• [Cosa si chiede]
a - Rispondi a queste domande sul testo su Mattarella e sull'etichetta "fascista":
(i) Quale luogo è andato a omaggiare il presidente Mattarella al suo insediamento?
(ii) Quale monumento avrebbe omaggiato, secondo il testo, se avesse voluto rendere omaggio alla nazione?
(iii) A quali due cose gli antieuro/antiUE attribuiscono l'etichetta "fascista"?
b - Scrivi il seguito del testo su Mattarella e sull'etichetta "fascista" attribuita alla UE e all'euro, partendo dall'ultima frase riportata.

• [Testo fornito]

"""

Primo esempio. Al suo insediamento, il presidente Mattarella è andato a omaggiare i caduti delle Fosse Ardeatine. Così facendo, egli non ha reso omaggio alla nazione: altrimenti, avrebbe omaggiato l’Altare della Patria, che sta lì a due passi. Ha reso omaggio a una parte della nazione, quella che appunto si riconosce nella narrazione antifascista e di sinistra e nel mito della Resistenza. Però c’è anche un’altra parte della nazione che non vi si riconosce, e non è composta esclusivamente di nostalgici di Salò: anzi.
Secondo esempio. Quando gli antieuro/antiUE chiamano “fascista” la politica della UE e il meccanismo dell’euro, io capisco benissimo perché lo fanno: per sottolinearne l’antidemocraticità, l’illegittimità e l’incostituzionalità. Però, l’apposizione dell’etichetta “fascista” alla UE e all’euro segnala una contraddizione che rischia d’essere incapacitante, e un equivoco pericoloso. Perché?

"""

• [Informazioni estratte]
"""

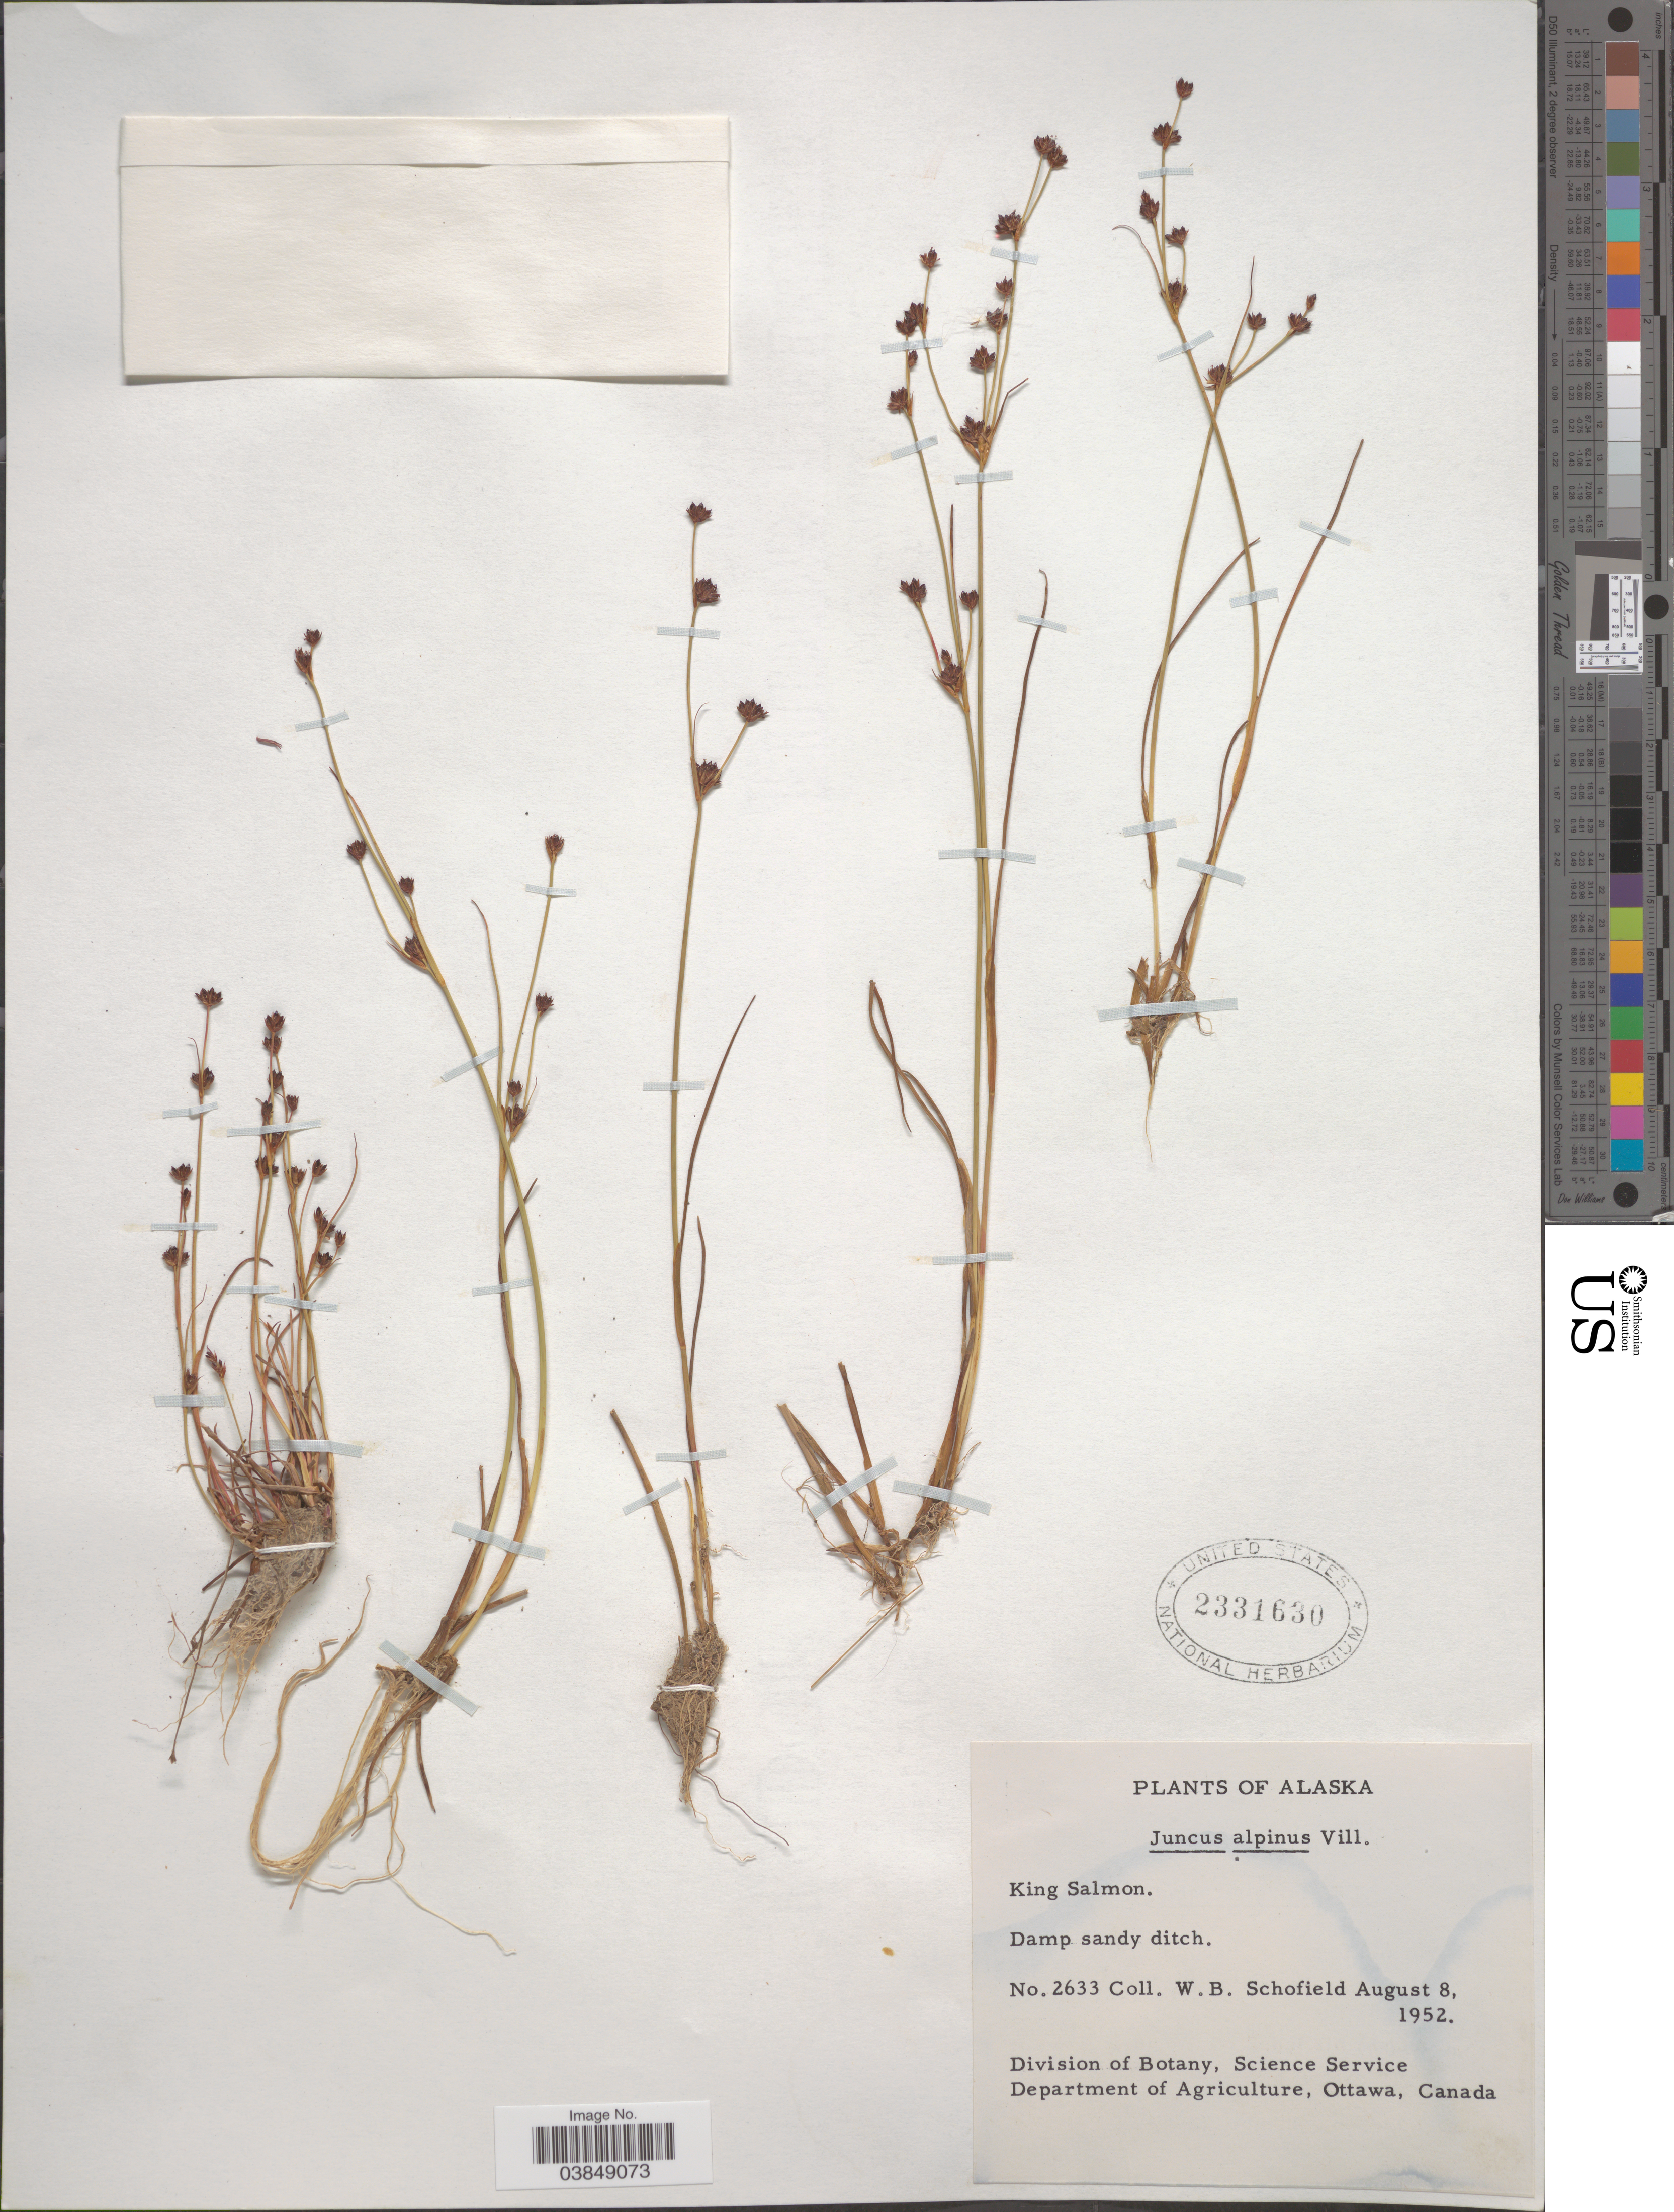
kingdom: Plantae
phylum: Tracheophyta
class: Liliopsida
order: Poales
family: Juncaceae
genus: Juncus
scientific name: Juncus alpinus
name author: Vill.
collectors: W. Schofield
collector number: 2633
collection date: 1952-08-08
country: United States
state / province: Alaska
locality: King Salmon.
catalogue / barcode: US 2331630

"""

• [Risultati]
a -
(i) Le Fosse Ardeatine.
(ii) L'Altare della Patria.
(iii) Alla politica della UE e al meccanismo dell'euro.

b -
In primo luogo, perché non tutti i regimi antidemocratici sono fascisti: anzi, in questo caso è vero l’esatto opposto. Sono proprio gli eredi legittimi dell’antifascismo (USA + classi dirigenti antifasciste europee, socialdemocratiche, liberali e cattoliche) ad avere impiantato e a sostenere UE ed euro. Mentre il fascismo (che si è reso storicamente responsabile di mali ben più gravi dell’euro e della UE) è affatto incompatibile con UE ed euro: il fascismo storico è una forma estrema di nazionalismo, che tutto avrebbe potuto fare tranne regalare sovranità a una entità sovranazionale come la UE; il fascismo storico fu anche antiliberale, statalista e dirigista, e dunque non avrebbe mai sostenuto il “più mercato meno Stato”, la libera circolazione di capitali e forza lavoro, la doverosa accoglienza di un numero imprecisato di stranieri sul suolo nazionale, e le altre formule liberali e liberiste care alla UE.
Insomma, la “democrazia”, cioè il principio legittimante secondo il quale la sovranità appartiene al popolo, può effettivamente essere un minimo denominatore comune tra destra e sinistra antiUE/antieuro, per la ragione principale che è l’unica arma di cui dispongono contro il comune nemico, che del parere dei popoli e delle elezioni fa volentieri a meno. Non può esserlo la Costituzione.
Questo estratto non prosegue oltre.